Another factor that will dissuade people from creating multiple implementations of Spark is that as opposed to Scheme, creating a Spark implementation from scratch is not going to be trivial. It’s not that Spark will be needlessly complixified, but that it would be needfully complex to implement to be an expressive, feature-rich and high-quality language.

To quote Bjarne Stroustrup (the creator of C++ ) from his FAQ question about Java

 

Much of the relative simplicity of Java is - like for most new languages - partly an illusion and partly a function of its incompleteness. As time passes, Java will grow significantly in size and complexity. It will double or triple in size and grow implementation-dependent extensions or libraries. That is the way every commercially successful language has developed. Just look at any language you consider successful on a large scale. I know of no exceptions, and there are good reasons for this phenomenon. [I wrote this before 2000; now see a preview of Java 1.5.]

 
 -- Bjarne Stroustrup FAQ Question about Java

(I should note that, like many other FOSS hackers, I normally prefer ANSI C over C++ , and am not a big fan of C++ for most stuff. However, Stroustrup is a wickedly smart guy, and despite whatever faults his language may have, he speaks straight, and what he says here seems to make a lot of sense).

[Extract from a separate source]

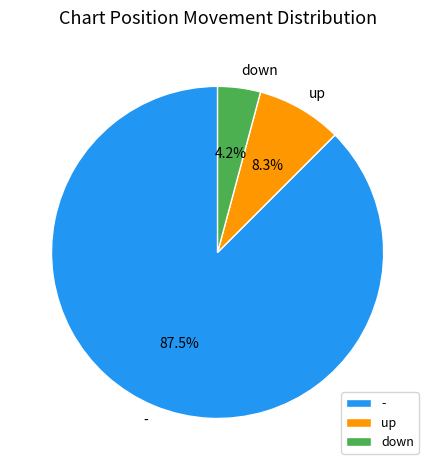

To the nearest percent, what is the difference between the largest and smallest slice percentages?

83%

Spark hopefully won’t be as complex as C++ is today from the beginning, but will also be more complex than Scheme to allow for better expression and faster development. It also doesn’t aim to be an incremental improvement over Scheme (or Common Lisp) which seems to be the case for Arc and Clojure, but rather something like Perl 5 was to Perl 4 or Perl 6 is to Perl 5 : a paradigm shift, which Lispers and non-Lispers alike will appreciate.

The first version of Spark will not be the ultimate Lisp

Some features of Common Lisp or other Lisps will be absent in Spark, some things will be harder to do than Common Lisp or even other Lisps or other non-Lisp programming languages, and some things will not work as expected at first (bugs, etc.). A lot of it will be caused due to the fact that the primary author of this document does not consider himself a Scheme expert (and is very far from being a Common Lisp expert) and just likes Lisp, Perl 5 and other languages enough to want to promote them.

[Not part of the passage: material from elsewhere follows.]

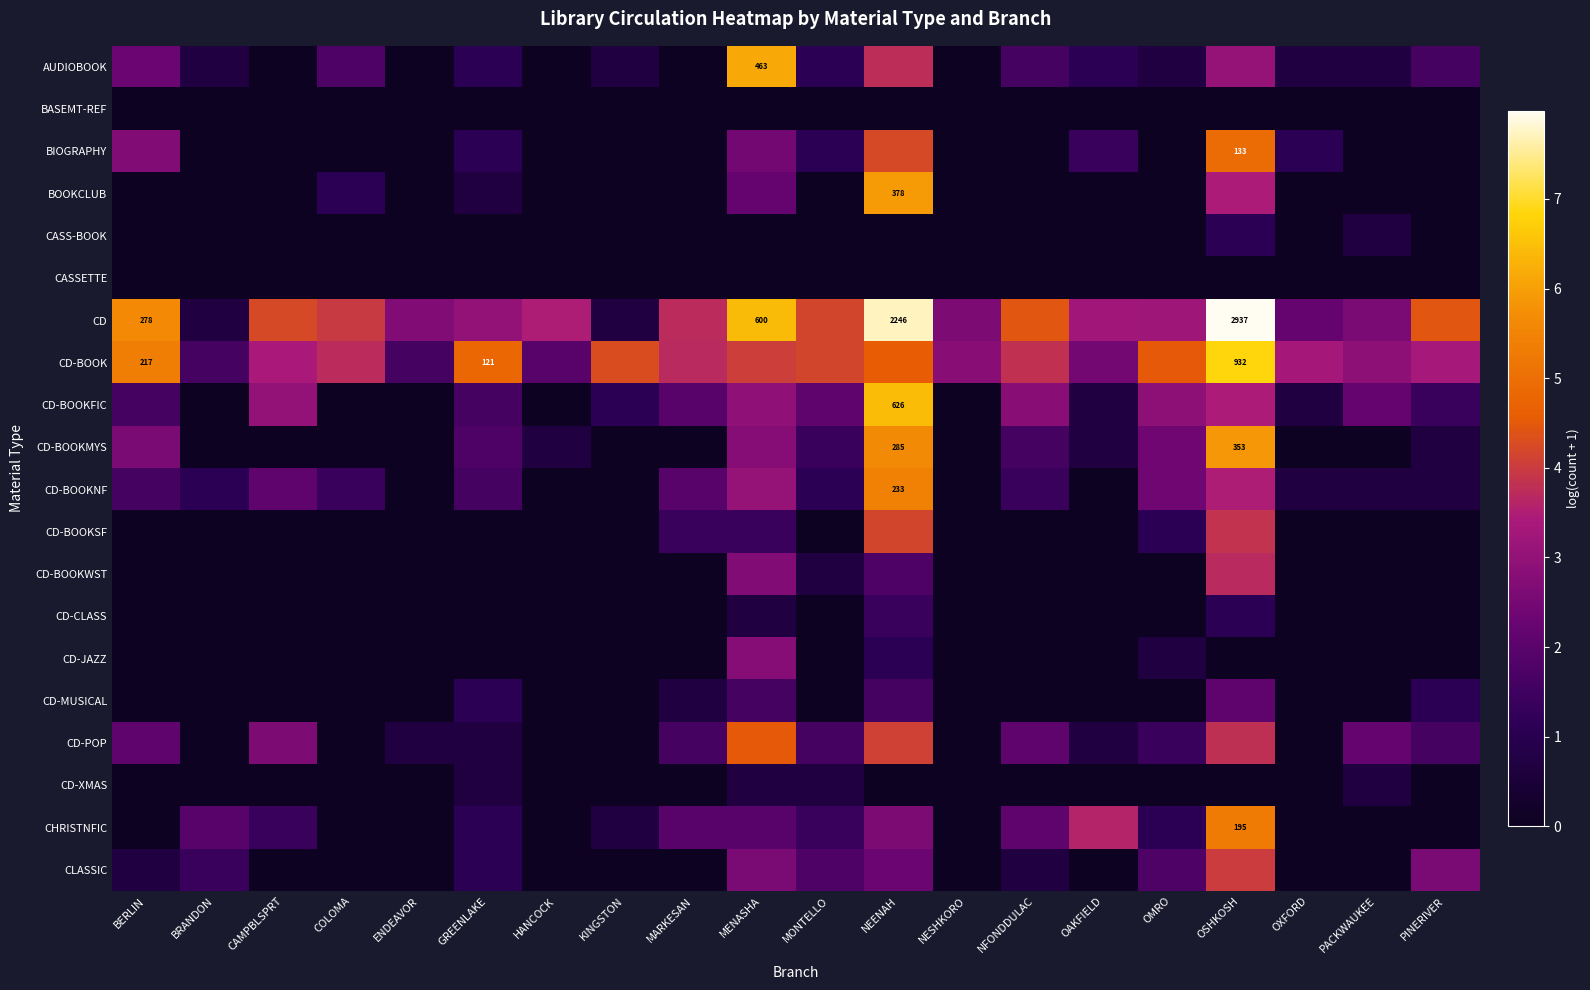

How many data points in CLASSIC are above 0?

10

As a result, some estoric features of the popular Lisp languages today or some languages that he has not fully investigated yet, won’t be available at first. This is expected given his ignorance, enthusiasm and anxiety to get something out of the door first.

While he would still be interested in learning about whatever core library or meta-programmatic features other languages have that may prove useful for the core Spark language (or alternatively cool APIs that you think should be ported to Spark). But he has little patience to learn entire languages “fully” (if learning any non-trivial language fully is indeed possible) before starting to work on Spark. And often ignorance is a virtue.

So the first versions of Spark will still have some room for improvement. Most of it may hopefully be solvable using some meta-syntactic or meta-programming user-land libraries (as is often the case for Lisps and other dynamic languages). As for the rest, we could consider them bad design decisions that still add to the language’s colour and make it a bit more interesting to program in than a 100% perfect language. Sometimes perfection is in imperfection.